MARCH 27, 2011

Button robbed in Melbourne?

After a difficult winter McLaren went away from the Australian GP delighted that Lewis Hamilton finished a strong second in a car that demonstrated genuine pace, but frustrated that a stewards decision robbed them of a double podium finish.

Jenson Button, who qualified fourth but lost places at the start when he was pushed wide by Vitaly Petrov in Turn 1, was later given a Drive Through penalty for missing out part of the track when trying to go around the outside of Felipe Massa in Albert Park's long left-hand Turn 11. He eventually finished sixth.

"Felipe was so slow and difficult to overtake," Button said. "He slowed us both down massively. I was in front before we turned in, but he went really deep into the corner and pushed me wide so that I couldn't take my normal line."

Team principal Martin Whitmarsh takes up the story: "I think Jenson was very unlucky. We didn't see it but he told us about it on the radio and we immediately advised the FIA and asked what they wanted us to do. We were told by race control that they'd get back to us but they didn't. The next thing we knew it went to the stewards and by that point also, Ferrari had stopped."

It meant that the opportunity for Button to give the place back had gone. "We were then in the hands of the stewards and you can't do anything about that," Whitmarsh added. "I think it was pretty tough but I haven't seen the information and I'm not a steward. You just have to look at the data and we would have had a double podium.

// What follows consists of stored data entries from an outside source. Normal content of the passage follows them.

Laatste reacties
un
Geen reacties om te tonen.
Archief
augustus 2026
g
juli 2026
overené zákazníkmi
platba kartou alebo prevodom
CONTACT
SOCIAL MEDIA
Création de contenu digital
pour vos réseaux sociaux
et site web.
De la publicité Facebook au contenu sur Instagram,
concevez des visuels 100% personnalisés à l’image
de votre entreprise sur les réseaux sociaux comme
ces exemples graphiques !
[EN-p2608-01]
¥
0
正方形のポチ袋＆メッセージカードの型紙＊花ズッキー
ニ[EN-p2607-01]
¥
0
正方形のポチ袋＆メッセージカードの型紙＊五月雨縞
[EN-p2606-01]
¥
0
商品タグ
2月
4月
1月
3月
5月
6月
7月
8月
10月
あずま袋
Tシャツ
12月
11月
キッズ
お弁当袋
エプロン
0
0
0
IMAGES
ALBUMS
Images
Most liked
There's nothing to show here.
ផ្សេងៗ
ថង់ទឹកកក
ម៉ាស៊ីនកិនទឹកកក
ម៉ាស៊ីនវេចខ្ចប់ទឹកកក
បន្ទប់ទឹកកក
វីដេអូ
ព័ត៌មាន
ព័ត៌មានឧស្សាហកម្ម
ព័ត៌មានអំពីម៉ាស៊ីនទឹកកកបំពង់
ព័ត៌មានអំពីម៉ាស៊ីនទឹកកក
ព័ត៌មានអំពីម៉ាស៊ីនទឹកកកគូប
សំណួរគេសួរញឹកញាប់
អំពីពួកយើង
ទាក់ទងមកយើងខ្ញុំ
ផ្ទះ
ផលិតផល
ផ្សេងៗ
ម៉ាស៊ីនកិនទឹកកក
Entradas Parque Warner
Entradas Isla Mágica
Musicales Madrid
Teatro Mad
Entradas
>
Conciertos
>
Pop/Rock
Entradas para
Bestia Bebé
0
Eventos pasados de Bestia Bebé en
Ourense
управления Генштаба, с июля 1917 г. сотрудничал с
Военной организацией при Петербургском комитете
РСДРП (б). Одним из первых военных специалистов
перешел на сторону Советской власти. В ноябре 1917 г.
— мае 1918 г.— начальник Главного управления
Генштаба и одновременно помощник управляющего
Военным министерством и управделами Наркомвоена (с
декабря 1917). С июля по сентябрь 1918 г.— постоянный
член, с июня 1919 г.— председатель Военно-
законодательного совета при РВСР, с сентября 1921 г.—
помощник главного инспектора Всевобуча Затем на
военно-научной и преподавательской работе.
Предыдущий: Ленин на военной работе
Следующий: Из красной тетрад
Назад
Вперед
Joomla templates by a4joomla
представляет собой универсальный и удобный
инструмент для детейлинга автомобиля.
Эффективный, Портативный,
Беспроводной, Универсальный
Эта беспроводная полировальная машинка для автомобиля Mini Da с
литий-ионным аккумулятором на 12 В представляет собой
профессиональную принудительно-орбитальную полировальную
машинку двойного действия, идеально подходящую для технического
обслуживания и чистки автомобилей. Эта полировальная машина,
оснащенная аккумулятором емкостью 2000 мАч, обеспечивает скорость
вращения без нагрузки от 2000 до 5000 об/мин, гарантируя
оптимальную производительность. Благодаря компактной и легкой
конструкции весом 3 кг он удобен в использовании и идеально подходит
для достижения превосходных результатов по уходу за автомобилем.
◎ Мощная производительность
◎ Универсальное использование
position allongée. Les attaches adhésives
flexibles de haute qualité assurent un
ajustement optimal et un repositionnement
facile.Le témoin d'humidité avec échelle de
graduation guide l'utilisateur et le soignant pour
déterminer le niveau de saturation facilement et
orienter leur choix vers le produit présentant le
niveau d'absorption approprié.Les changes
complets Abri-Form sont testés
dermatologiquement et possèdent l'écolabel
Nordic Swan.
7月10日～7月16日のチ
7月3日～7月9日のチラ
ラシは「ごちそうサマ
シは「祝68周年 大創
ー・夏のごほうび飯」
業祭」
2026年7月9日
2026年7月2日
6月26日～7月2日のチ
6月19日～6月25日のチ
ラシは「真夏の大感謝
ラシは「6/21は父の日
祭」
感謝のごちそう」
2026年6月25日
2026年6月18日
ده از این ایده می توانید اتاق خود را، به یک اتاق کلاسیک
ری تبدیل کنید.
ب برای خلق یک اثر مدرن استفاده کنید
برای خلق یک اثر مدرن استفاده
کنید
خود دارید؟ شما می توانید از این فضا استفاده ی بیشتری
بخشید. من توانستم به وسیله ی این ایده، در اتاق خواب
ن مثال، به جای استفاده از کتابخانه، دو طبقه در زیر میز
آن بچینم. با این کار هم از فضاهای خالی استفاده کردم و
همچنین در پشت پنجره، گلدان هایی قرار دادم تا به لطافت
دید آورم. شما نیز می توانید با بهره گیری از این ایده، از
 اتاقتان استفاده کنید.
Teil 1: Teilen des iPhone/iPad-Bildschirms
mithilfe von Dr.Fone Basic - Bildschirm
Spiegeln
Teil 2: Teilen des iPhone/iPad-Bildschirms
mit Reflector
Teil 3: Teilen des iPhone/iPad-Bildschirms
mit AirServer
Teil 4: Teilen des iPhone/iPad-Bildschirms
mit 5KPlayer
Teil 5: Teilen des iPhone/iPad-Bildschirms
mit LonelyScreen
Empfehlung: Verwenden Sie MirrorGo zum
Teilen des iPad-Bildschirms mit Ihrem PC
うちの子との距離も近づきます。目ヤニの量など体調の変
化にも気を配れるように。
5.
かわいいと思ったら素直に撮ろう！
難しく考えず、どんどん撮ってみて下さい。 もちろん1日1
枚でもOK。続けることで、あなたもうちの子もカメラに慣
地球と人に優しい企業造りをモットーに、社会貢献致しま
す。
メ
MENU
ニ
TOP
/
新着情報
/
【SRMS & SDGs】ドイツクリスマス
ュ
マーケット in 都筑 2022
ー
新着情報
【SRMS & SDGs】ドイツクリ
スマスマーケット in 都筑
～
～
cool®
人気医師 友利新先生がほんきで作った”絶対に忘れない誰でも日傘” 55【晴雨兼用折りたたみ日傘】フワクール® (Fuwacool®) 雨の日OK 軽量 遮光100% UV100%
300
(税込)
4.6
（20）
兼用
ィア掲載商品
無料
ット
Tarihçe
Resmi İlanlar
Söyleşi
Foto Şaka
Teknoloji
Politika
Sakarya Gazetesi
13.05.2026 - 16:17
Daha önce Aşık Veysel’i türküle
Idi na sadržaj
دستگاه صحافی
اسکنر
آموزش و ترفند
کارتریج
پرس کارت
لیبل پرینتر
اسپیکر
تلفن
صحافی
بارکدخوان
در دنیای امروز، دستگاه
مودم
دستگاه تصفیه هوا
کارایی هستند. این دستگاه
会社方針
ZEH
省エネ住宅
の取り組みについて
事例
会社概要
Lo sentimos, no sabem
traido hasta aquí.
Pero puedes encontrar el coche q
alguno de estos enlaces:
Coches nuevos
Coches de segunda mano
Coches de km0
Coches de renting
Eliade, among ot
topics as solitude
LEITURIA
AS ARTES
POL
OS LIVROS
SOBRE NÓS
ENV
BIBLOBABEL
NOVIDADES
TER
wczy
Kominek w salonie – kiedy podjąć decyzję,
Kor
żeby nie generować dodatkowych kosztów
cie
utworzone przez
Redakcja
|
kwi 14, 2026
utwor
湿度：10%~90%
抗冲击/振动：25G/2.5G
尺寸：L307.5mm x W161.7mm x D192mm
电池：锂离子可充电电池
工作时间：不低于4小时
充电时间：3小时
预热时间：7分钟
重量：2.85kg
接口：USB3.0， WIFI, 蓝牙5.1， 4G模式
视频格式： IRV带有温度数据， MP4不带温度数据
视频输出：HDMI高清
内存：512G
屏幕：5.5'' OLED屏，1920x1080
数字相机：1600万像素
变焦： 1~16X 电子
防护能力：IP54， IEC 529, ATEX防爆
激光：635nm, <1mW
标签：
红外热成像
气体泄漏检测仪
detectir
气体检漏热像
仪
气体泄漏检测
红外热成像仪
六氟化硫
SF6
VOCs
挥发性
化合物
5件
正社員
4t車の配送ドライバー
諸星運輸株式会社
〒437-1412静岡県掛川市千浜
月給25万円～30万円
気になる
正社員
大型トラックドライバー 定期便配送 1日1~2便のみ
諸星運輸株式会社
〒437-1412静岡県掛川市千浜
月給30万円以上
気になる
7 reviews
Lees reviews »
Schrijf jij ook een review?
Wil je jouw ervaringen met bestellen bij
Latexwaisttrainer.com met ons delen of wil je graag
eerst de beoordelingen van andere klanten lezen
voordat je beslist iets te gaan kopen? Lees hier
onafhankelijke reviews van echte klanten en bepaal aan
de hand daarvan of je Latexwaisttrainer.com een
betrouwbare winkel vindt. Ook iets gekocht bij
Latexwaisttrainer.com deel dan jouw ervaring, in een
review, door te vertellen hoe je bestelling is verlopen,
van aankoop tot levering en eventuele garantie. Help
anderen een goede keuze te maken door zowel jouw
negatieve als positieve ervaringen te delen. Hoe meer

"On performance we had a car that was not quite on the pace of (race winner) Sebastian (Vettel) but we had the pace of Mark (Webber) and certainly of Ferrari and any other cars. It's not quite good enough but it's a good basis to start. What we had here in Australia was put together very quickly, was inevitably not the best job we can do and the job now is to make it better for Malaysia.

"Lewis did a great job and obviously had a floor problem. Until that point he wasn't quite as quick as Sebastian but I think it was pretty close until then he lost probably five to eight points of downforce. At one point I wasn't sure that his damaged floor was going to get to the end of the race. After that we were conservative, we didn't want him to run wide again or use the kerbs and he did a very solid job.

"But, we go away from here knowing we had the pace to have two cars on the podium without anyone having a mistake in front of us. That was genuine pace. The drivers have had a hard winter and so has the team and it's fantastic to come out of it and be that strong. It's a long championship and we've got to dig deep and improve race by race."